Campanha reduzida aos debates televisivos

Com a pandemia da covid-19, os duelos televisivos tornaram-se o centro nevrálgico da campanha. A dúvida é a de saber se terão efeito para combater a abstenção e mobilizar votantes num ato eleitoral atípico e com vencedor antecipado.

A campanha presidencial mais visível tem sido feita, sobretudo, com os debates televisivos. São vinte e sete, ao todo. E quanto valem os duelos televisivos, sobretudo em tempos de pandemia da covid-19? São importantes. Sim. Mas há senão: com  a pandemia e numas eleições que são consideradas poucos competitivas, uma vez que há um vencedor antecipado, este espaço de antena dos candidatos não vai propriamente combater a abstenção.

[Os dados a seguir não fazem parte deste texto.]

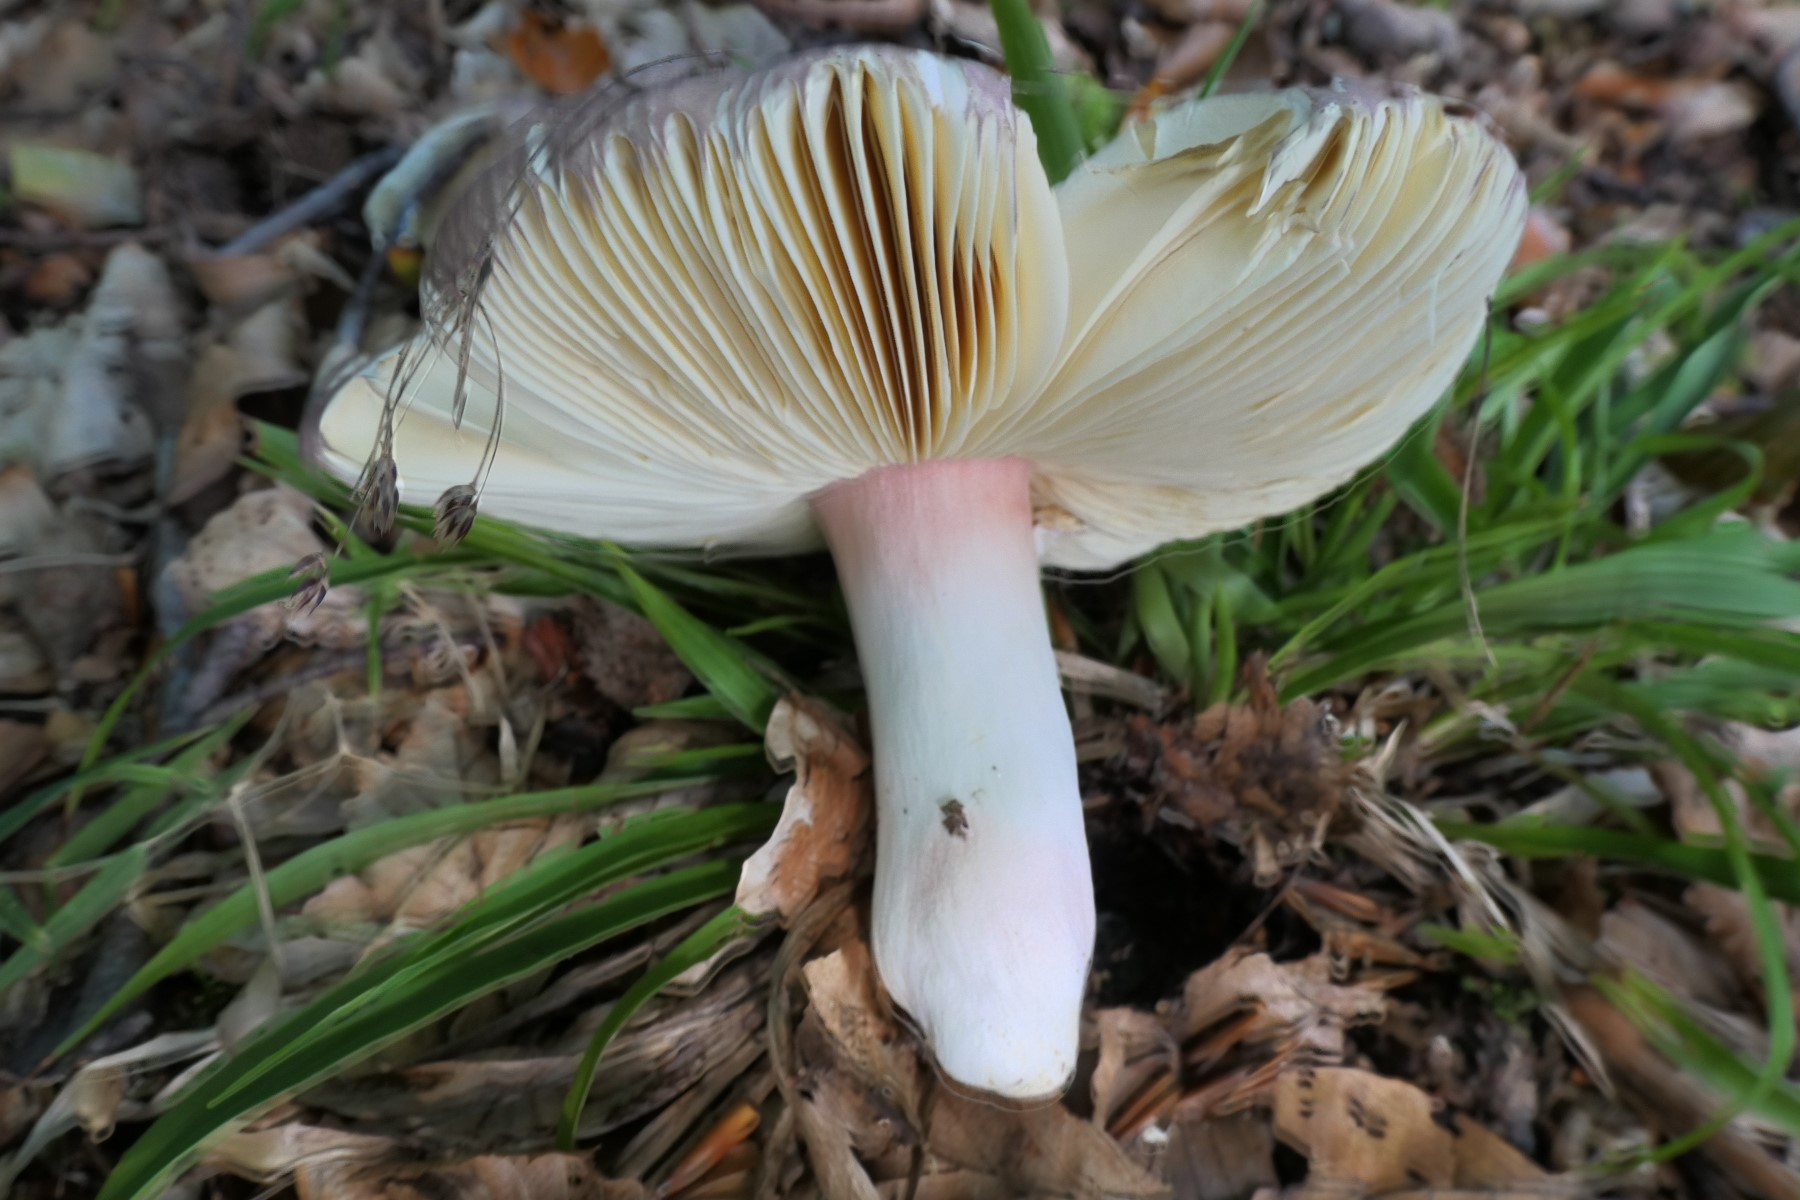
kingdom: Fungi
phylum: Basidiomycota
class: Agaricomycetes
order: Russulales
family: Russulaceae
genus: Russula
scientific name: Russula olivacea
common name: stor skørhat
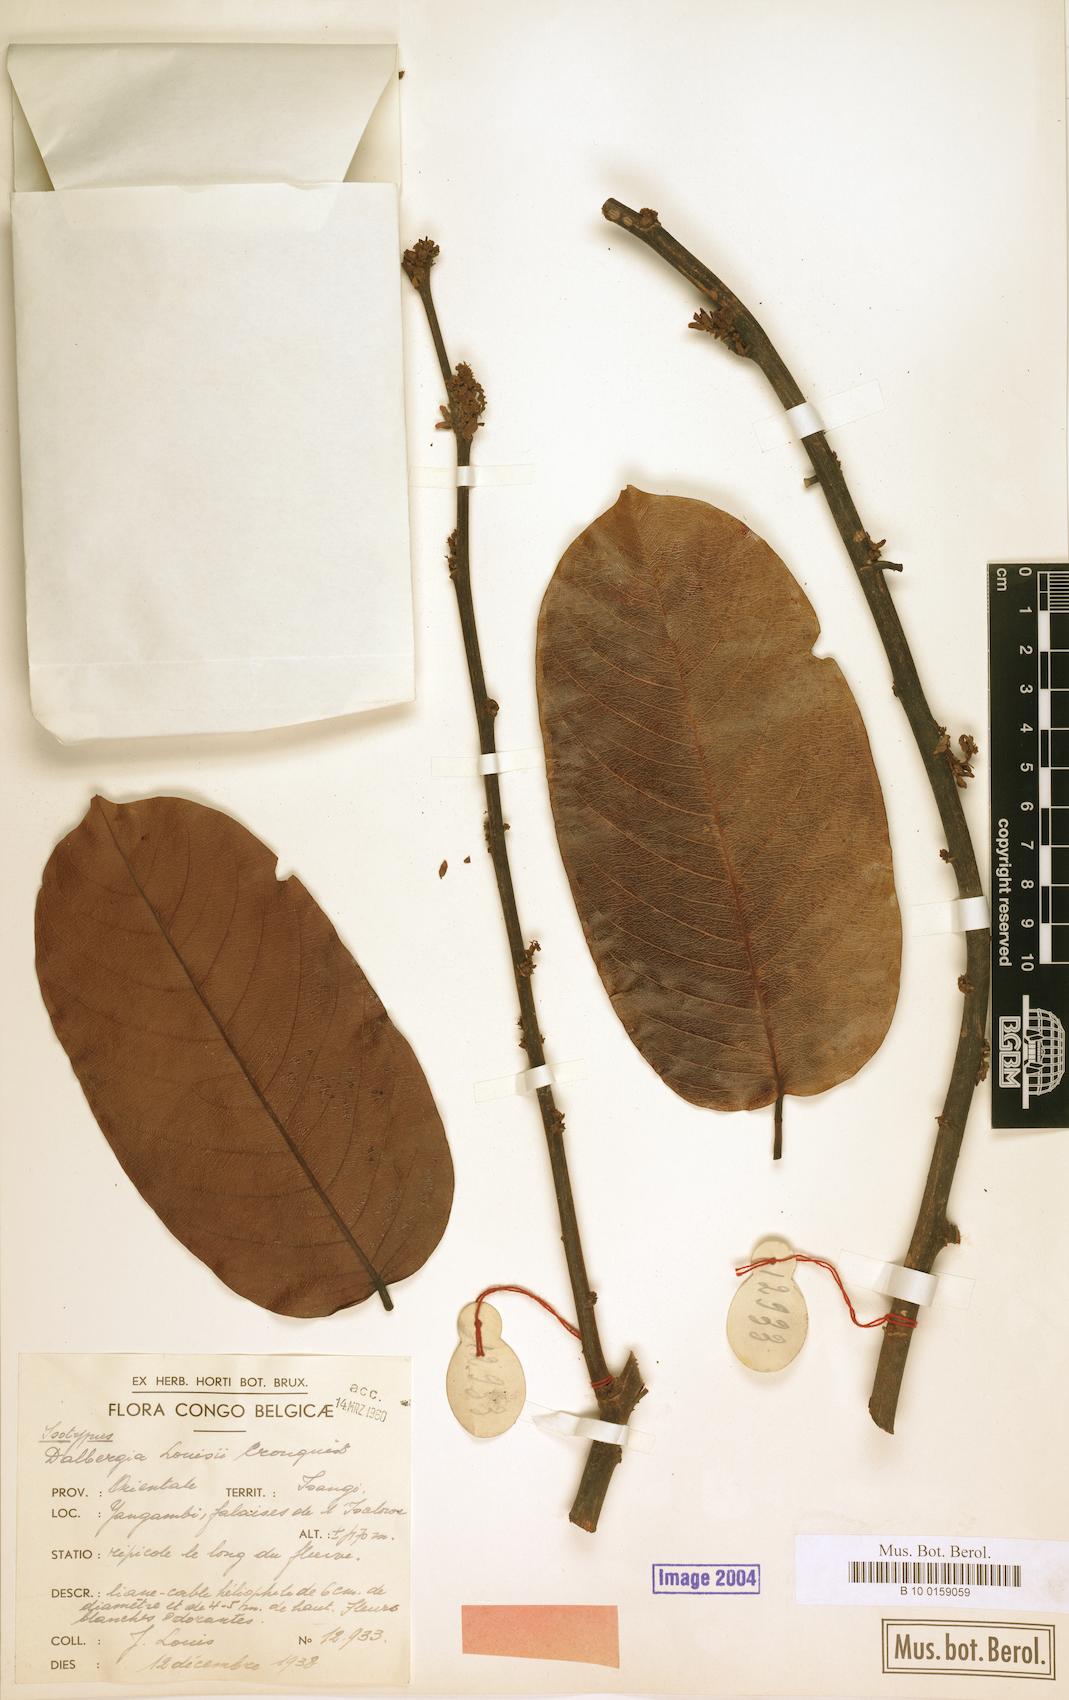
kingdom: Plantae
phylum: Tracheophyta
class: Magnoliopsida
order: Fabales
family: Fabaceae
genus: Dalbergia
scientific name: Dalbergia louisii
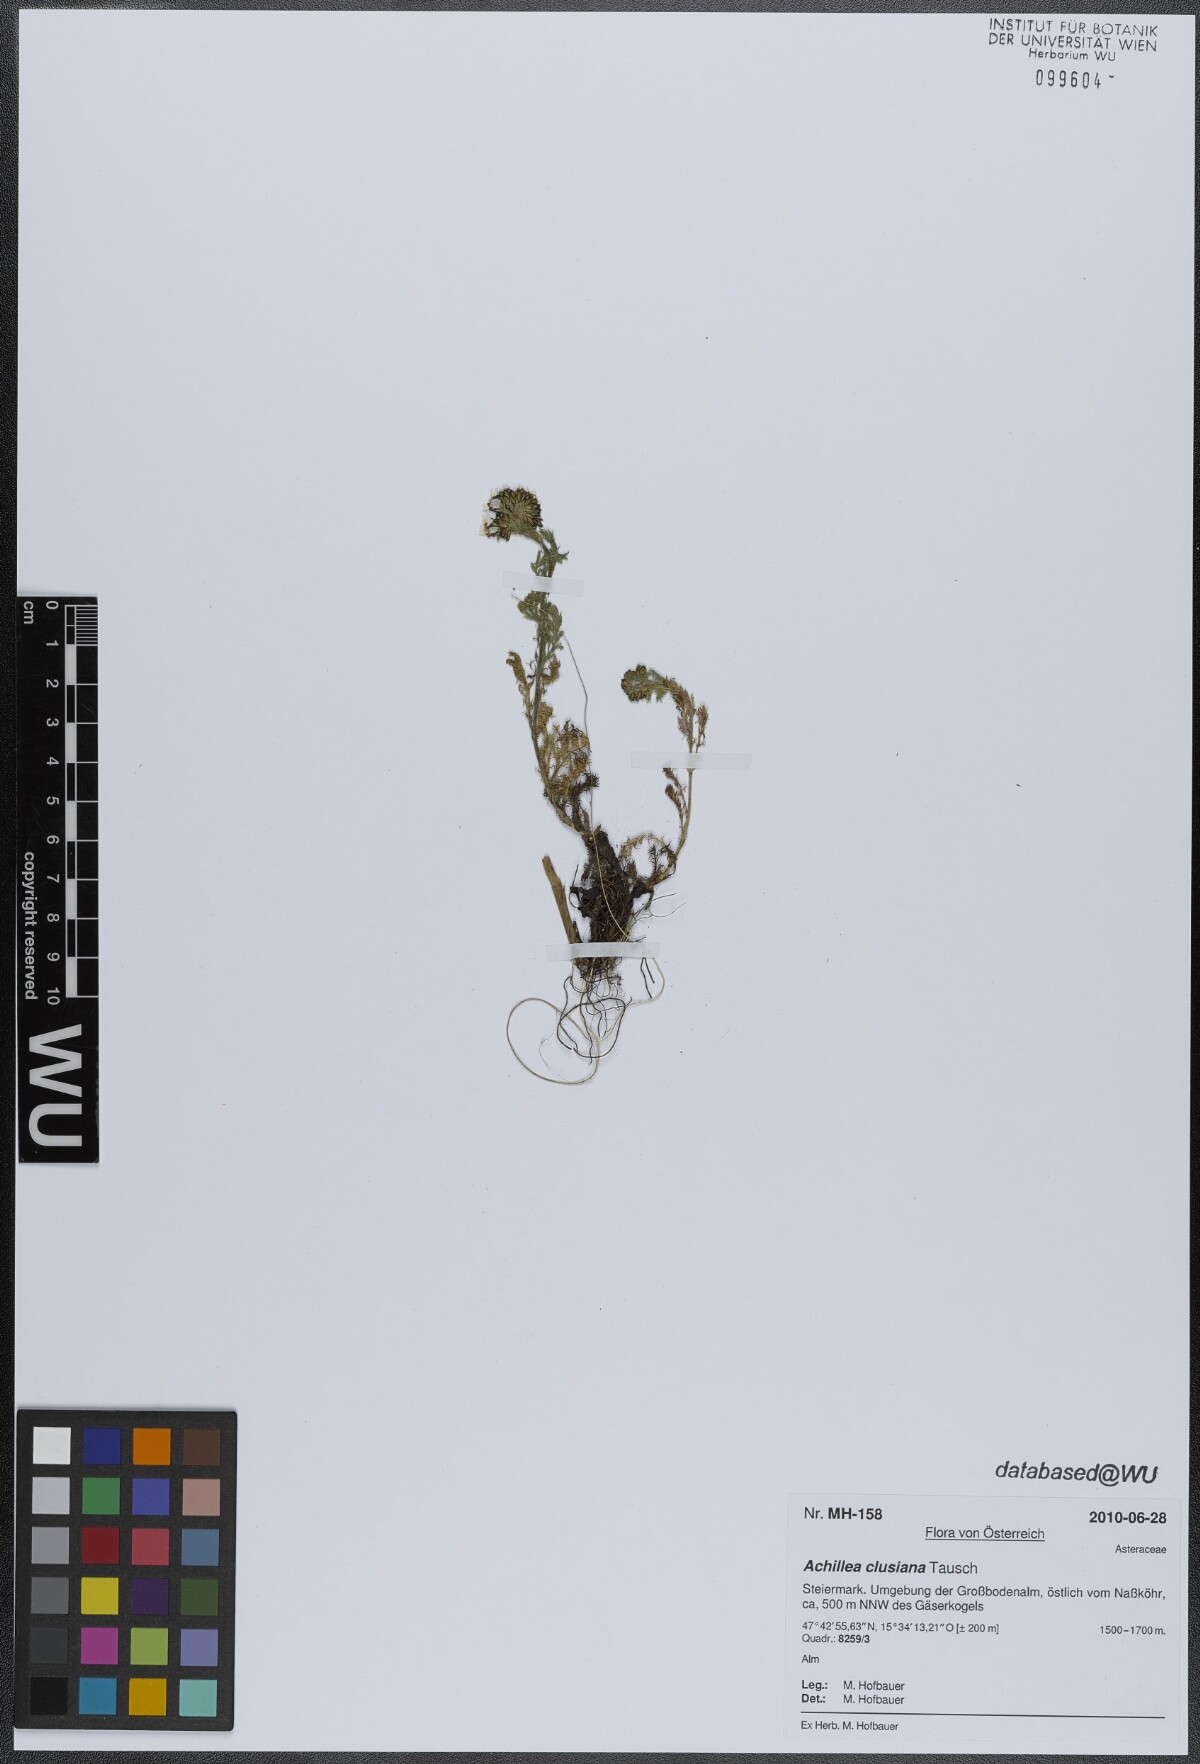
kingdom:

«Apesar de serem importantes, não vão revolucionar as taxas de abstenção que se esperam nem sequer a importância relativa destas eleições», afirmou ao Nascer do SOL o politólogo António Costa Pinto. Para o investigador coordenador do Instituto de Ciências Sociais,  «os debates televisivos, mesmo antes da pandemia, já eram importantes» pelo destaque na comunicação social. «Os portugueses  informam-se de política, sobretudo, nos meios de comunicação e fundamentalmente na televisão» , salienta Costa Pinto, sublinhando que a mobilização eleitoral, por norma, em Portugal, tem dois elementos: o lado televisivo e o chamado aparelho do partido. Ora, mesmo em eleições presidenciais, onde as candidaturas são unipessoais, os partidos continuam a fazer «a mobilização política das candidaturas». Porém, este segundo elemento de mobilização eleitoral está «coartado devido à pandemia». Ou seja, neste momento, «os debates televisões e as televisões são o elemento mais importante», sustenta António Costa Pinto. 

Olhando para os candidatos, a análise deve ter em conta os seus objetivos eleitorais. E os debates servem para isso mesmo: mobilizar ou segurar eleitorado.  Mas cada candidato tem metas muito particulares.  Para António Costa Pinto,  «no caso de André Ventura, o seu objetivo é colocar o seu partido e ele próprio em ascensão nas intenções de votos para as eleições legislativas. O mesmo acontece com Marisa Matias e João Ferreira que são candidatos de manutenção de um partido. 

A única dúvida vai para Ana Gomes, a ex-eurodeputada socialista, que não tem o apoio oficial do seu partido. «Como acontece muitas vezes em candidaturas próximas dos grandes partidos, quer do PSD, quer do PS, alguns notáveis dos partido podem pensar em criar correntes de opinião, ou qualquer outro tipo de organização. Logo se vê a seguir o que é que Ana Gomes quererá fazer com os seus votos», concluiu Costa Pinto.

Quanto à abstenção, o politólogo não tem dúvidas de que será elevada: «Estamos a falar de eleições em que um presidente se recandidata e tem, em princípio, [e segundo as sondagens] um vencedor à partida, como tem sido o caso na democracia portuguesa».

Por seu turno,  o politólogo Carlos Jalali realça ao Nascer do SOL que «as campanhas contemporâneas já não são campanhas de rua» mesmo antes da pandemia da covid-19. E, como os candidatos têm menores oportunidades de visibilidade mediática em ações de rua por causa da crise sanitária, «os debates acabam por gerar um momento televisão  que é importante num contexto  em que as outras formas de ter tempo televisivo são menores».  Assim, os duelos televisivos «ganham importância adicional». Neste quadro , «o interessante vai ser ver até que ponto pode influenciar e ajudar os candidatos a mobilizar os seus eleitores», advoga o também docente da Universidade de Aveiro, argumentando, tal como Costa Pinto, o duplo efeito dissuasor destas eleições: um recandidato, à partida, vencedor e o risco da pandemia.